* [TEXTO PROPORCIONADO]
----------

En 2017 Mario Félix Lleonart vivió una experiencia de lujo: conversar con la primera mujer que llegó a ser secretaria de Estado en EE UU

Madeleine Albright con el autor de la entrevista, el 18 de febrero de 2020 en Washington, en un acto en honor al ex presidente checo Václav Havel, fallecido en 2011. (Mario Félix Lleonart)
Mario Félix Lleonart

24 de marzo 2022 - 11:50

Washington/El 16 de mayo de 2017 viví una experiencia de lujo. Fui invitado por la Embajada de República Checa en Washington a una cena de gala en honor del ochenta cumpleaños de Madeleine Albright. Acudí con diez preguntas para ella. Como en un sueño, y hasta de manos tomadas, tuve la oportunidad de conversar con quien fuera la primera mujer que llegó a ser secretaria de Estado en EE UU.

Pregunta. Muchos la consideraron como la mujer más poderosa de EE UU. En sus años de niñez y juventud, ¿podía llegar a imaginarlo?

Respuesta. La idea de que una hija de Checoslovaquia, nacida poco antes del estallido de la guerra mundial, se convirtiera un día en la primera mujer que desempeñara el cargo de secretaria de Estado de Estados Unidos era inimaginable. Es casi inconcebible que alguien que no haya ocupado un cargo gubernamental hasta los 39 años y sea madre de tres hijos llegue a convertirse en la mujer de más alto rango en la historia de Estados Unidos. Bien entrada en la edad adulta, nunca imaginé lo que llegaría a ser. Pero si bien empecé tarde, también es cierto que me apresuré a ponerme al día. Cuando me nombraron secretaria de Estado, algunos dijeron que había maquinado durante toda mi vida adulta para conseguir ese cargo. No es así. La mayor parte del tiempo ni siquiera podría haberlo imaginado.

P. Mirando atrás en su propia vida tan apasionada, ¿cuáles calificaría como sus experiencias más significativas?

R. Mi experiencia más dichosa fue el matrimonio y la formación de una familia. La más dolorosa, el divorcio y encontrar el camino para seguir adelante y en ascenso. La más asombrosa, enterarme de mi origen judío. La más triste, descubrir que tres de mis abuelos habían muerto en campos de concentración.

P. Usted llegó a Estados Unidos como refugiada el 11 de noviembre de 1948 a bordo del transatlántico SS America con apenas once años, ¿qué puede decirnos de esos años posteriores a su arribo a este país cuando apenas era una adolescente?

R. Era día del Armisticio, entramos en la bahía de Nueva York. Ahí estaba la Estatua de la Libertad. Cogí a mi hermana de la mano y fijé los ojos deslumbrados en esa figura que nos daba la bienvenida. Doce años después, era ciudadana de ese país. Había hecho un magnífico círculo de amigos. Me había graduado con altas calificaciones en una universidad de primera categoría, especializada en formar mujeres con capacidad de liderazgo. Me había casado con un príncipe estadounidense a quien adoraba y me quería. Me había probado el zapato de cristal y me calzaba a la perfección. En el cuento de hadas ahí termina la historia. En la vida real, no era más que el principio de un nuevo capítulo.

----------

[Elementos de una fuente de datos]
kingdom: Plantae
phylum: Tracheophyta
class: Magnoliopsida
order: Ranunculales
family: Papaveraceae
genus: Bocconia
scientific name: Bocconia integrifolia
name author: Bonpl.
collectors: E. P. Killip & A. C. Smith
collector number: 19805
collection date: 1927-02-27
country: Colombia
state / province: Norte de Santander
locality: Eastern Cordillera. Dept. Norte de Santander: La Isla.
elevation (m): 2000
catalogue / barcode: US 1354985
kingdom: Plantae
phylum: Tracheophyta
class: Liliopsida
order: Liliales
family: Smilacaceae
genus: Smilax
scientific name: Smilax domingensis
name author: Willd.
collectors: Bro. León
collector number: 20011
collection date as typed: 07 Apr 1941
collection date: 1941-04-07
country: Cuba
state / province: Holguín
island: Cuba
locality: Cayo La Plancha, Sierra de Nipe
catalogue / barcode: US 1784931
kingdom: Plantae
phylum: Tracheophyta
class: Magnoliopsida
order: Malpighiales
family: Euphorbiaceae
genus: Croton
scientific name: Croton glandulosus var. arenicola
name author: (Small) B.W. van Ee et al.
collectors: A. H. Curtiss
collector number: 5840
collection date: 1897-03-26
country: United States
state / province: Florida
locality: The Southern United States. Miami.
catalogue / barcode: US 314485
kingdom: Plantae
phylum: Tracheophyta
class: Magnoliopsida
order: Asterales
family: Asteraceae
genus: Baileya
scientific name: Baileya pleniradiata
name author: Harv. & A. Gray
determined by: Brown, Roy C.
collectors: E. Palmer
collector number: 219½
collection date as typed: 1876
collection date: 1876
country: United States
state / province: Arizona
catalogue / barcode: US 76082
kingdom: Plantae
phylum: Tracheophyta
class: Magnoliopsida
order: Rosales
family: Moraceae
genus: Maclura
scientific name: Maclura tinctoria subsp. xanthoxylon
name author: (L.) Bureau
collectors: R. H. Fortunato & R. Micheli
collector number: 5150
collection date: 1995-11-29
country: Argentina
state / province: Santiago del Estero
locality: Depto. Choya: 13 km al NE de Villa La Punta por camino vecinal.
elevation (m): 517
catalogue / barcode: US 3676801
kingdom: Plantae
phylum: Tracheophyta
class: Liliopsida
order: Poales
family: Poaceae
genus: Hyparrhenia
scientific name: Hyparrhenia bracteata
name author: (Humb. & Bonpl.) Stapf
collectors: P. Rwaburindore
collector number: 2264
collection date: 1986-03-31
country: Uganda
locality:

----------

* [OBJETIVOS]
(A) Enumera las experiencias que, según la entrevista, Madeleine Albright califica como la más dichosa, la más dolorosa, la más asombrosa y la más triste de su vida, e indica a cuál corresponde cada una.
(B) Presenta como tabla Markdown, con las columnas n y Línea, el tramo del listado que empieza con la línea que contiene "order: Asterales" y termina con la que contiene "country: Argentina", ambas incluidas. Numera las filas y omite las líneas en blanco.

* [RESPUESTAS POR TAREA]
(A)
- La más dichosa: el matrimonio y la formación de una familia.
- La más dolorosa: el divorcio y encontrar el camino para seguir adelante y en ascenso.
- La más asombrosa: enterarse de su origen judío.
- La más triste: descubrir que tres de sus abuelos habían muerto en campos de concentración.

(B)
| n | Línea |
|---|---|
| 1 | order: Asterales |
| 2 | family: Asteraceae |
| 3 | genus: Baileya |
| 4 | scientific name: Baileya pleniradiata |
| 5 | name author: Harv. & A. Gray |
| 6 | determined by: Brown, Roy C. |
| 7 | collectors: E. Palmer |
| 8 | collector number: 219½ |
| 9 | collection date as typed: 1876 |
| 10 | collection date: 1876 |
| 11 | country: United States |
| 12 | state / province: Arizona |
| 13 | catalogue / barcode: US 76082 |
| 14 | kingdom: Plantae |
| 15 | phylum: Tracheophyta |
| 16 | class: Magnoliopsida |
| 17 | order: Rosales |
| 18 | family: Moraceae |
| 19 | genus: Maclura |
| 20 | scientific name: Maclura tinctoria subsp. xanthoxylon |
| 21 | name author: (L.) Bureau |
| 22 | collectors: R. H. Fortunato & R. Micheli |
| 23 | collector number: 5150 |
| 24 | collection date: 1995-11-29 |
| 25 | country: Argentina |